▶ [Your instructions] From the records below, extract verbatim every line in the part that begins with the line containing "follows: a pressure" and ends with the line containing "Reads: 0.25; bar", including both of those lines. Omit the pictures from your answer.

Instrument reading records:
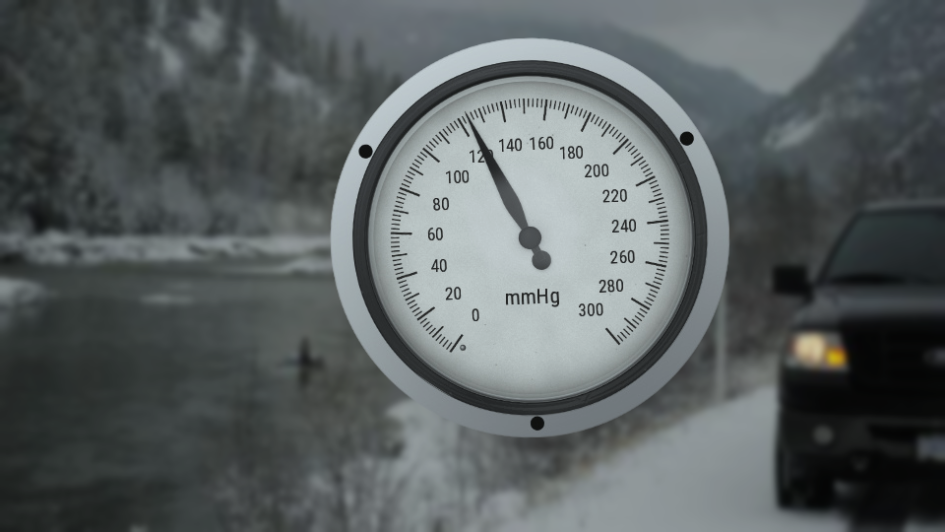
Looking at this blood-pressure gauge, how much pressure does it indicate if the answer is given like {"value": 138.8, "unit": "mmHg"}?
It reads {"value": 124, "unit": "mmHg"}
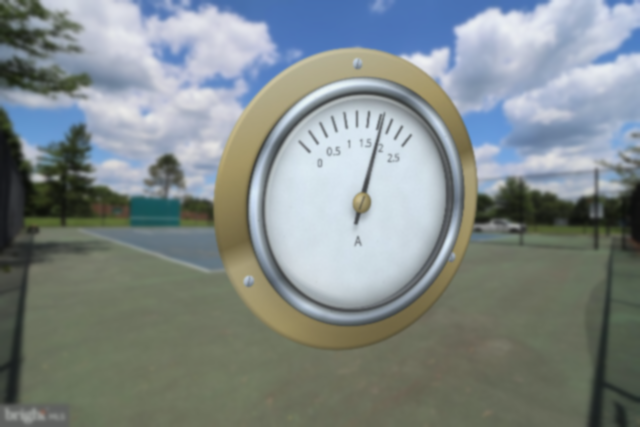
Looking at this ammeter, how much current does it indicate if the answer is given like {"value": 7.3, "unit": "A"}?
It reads {"value": 1.75, "unit": "A"}
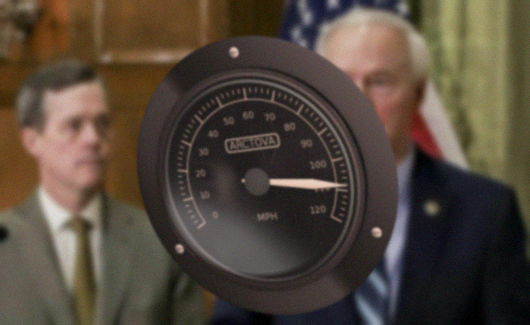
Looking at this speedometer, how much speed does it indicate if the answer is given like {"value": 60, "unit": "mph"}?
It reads {"value": 108, "unit": "mph"}
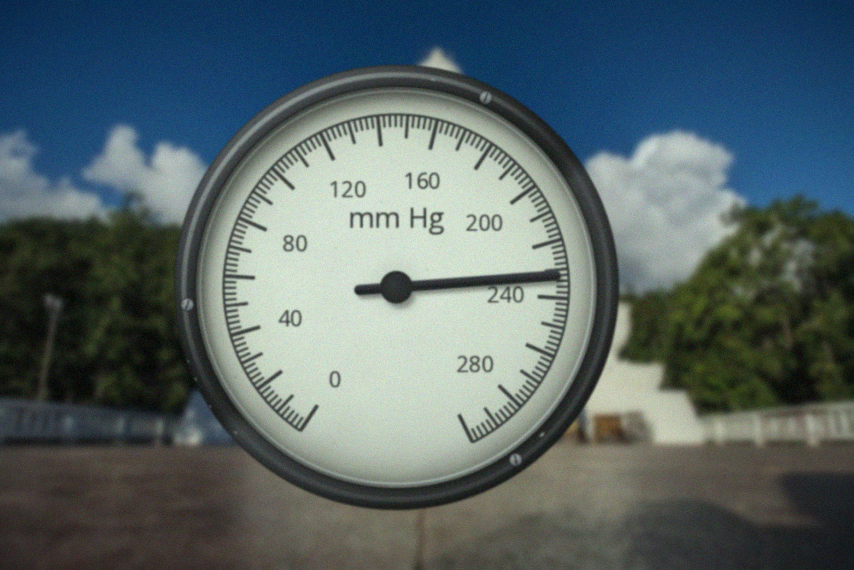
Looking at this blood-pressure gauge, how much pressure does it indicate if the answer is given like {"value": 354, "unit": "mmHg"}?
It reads {"value": 232, "unit": "mmHg"}
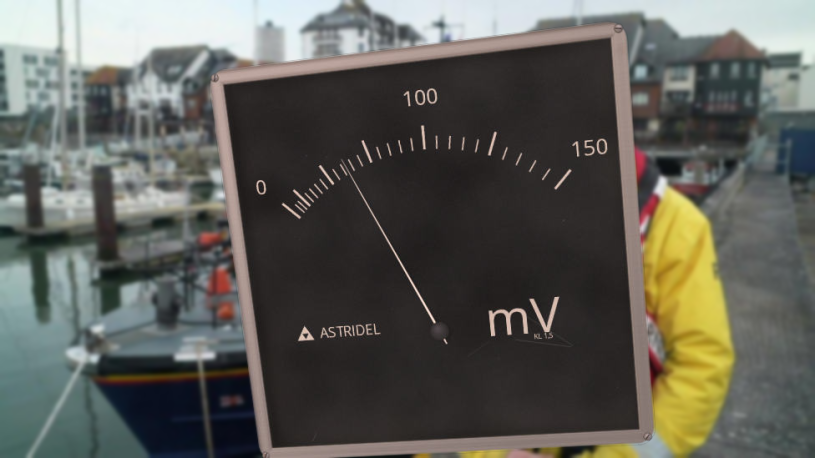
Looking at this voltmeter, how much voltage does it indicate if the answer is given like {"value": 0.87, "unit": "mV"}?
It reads {"value": 62.5, "unit": "mV"}
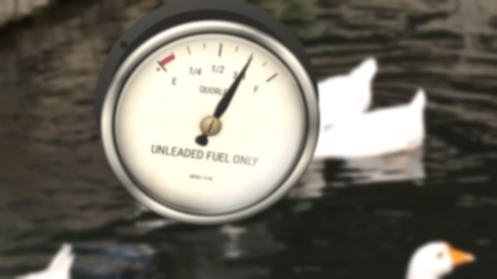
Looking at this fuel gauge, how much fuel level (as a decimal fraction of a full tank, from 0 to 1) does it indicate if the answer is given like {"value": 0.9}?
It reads {"value": 0.75}
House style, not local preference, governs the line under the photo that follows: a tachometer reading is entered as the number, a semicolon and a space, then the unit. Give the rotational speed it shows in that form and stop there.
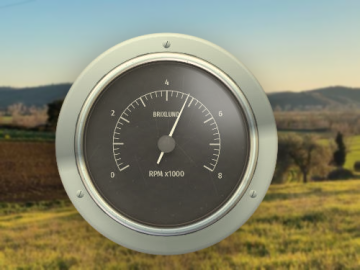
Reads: 4800; rpm
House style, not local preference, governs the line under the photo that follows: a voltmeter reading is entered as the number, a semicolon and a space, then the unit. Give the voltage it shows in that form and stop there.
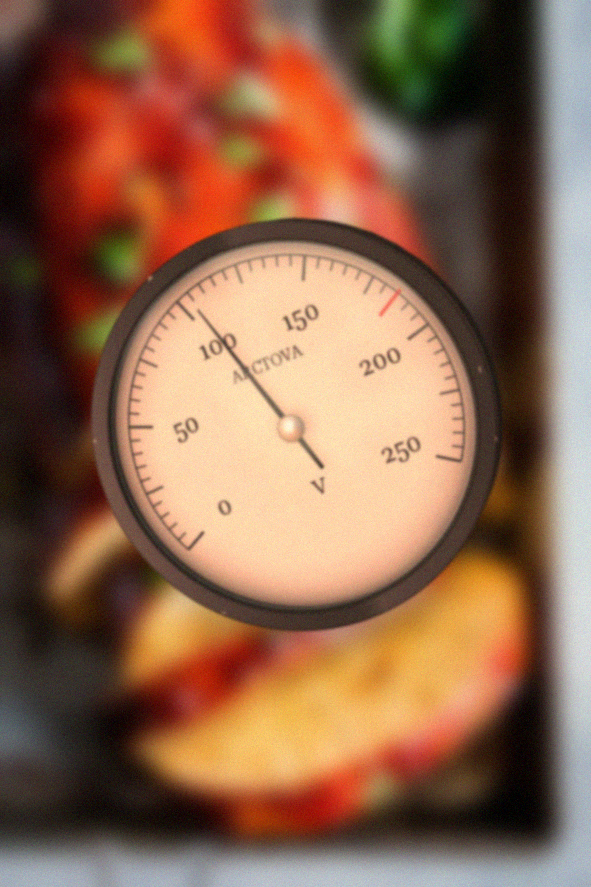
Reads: 105; V
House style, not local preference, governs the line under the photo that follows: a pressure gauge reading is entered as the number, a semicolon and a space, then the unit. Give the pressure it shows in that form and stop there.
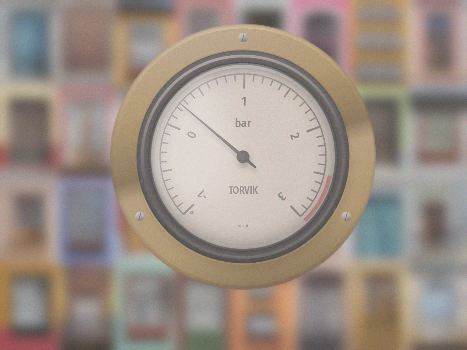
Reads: 0.25; bar
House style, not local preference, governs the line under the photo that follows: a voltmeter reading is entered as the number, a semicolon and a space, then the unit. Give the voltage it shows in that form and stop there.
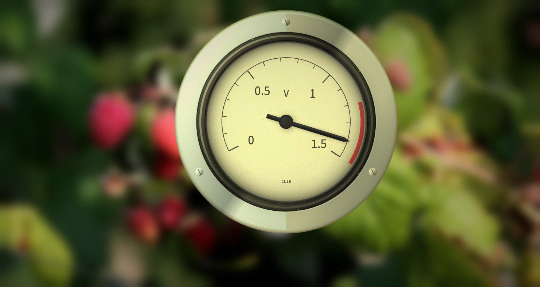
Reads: 1.4; V
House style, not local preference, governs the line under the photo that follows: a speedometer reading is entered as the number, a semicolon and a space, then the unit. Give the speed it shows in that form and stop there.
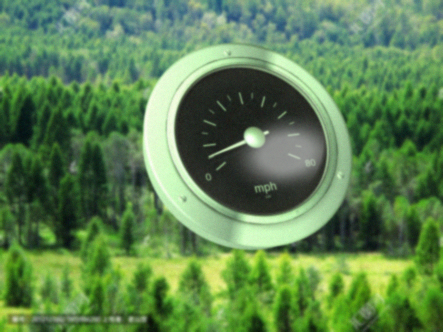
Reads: 5; mph
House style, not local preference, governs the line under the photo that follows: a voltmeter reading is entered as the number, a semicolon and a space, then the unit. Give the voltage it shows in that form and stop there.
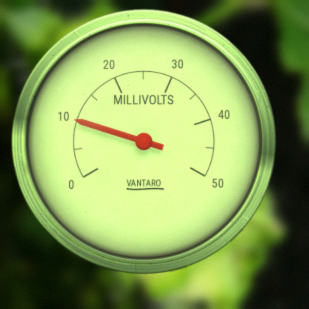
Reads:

▶ [Exercise result]
House style, not local preference, governs the line under the photo that follows: a pressure gauge reading is entered as the number, a semicolon and a space, then the unit. Give the pressure it shows in that form and stop there.
Reads: 0.25; bar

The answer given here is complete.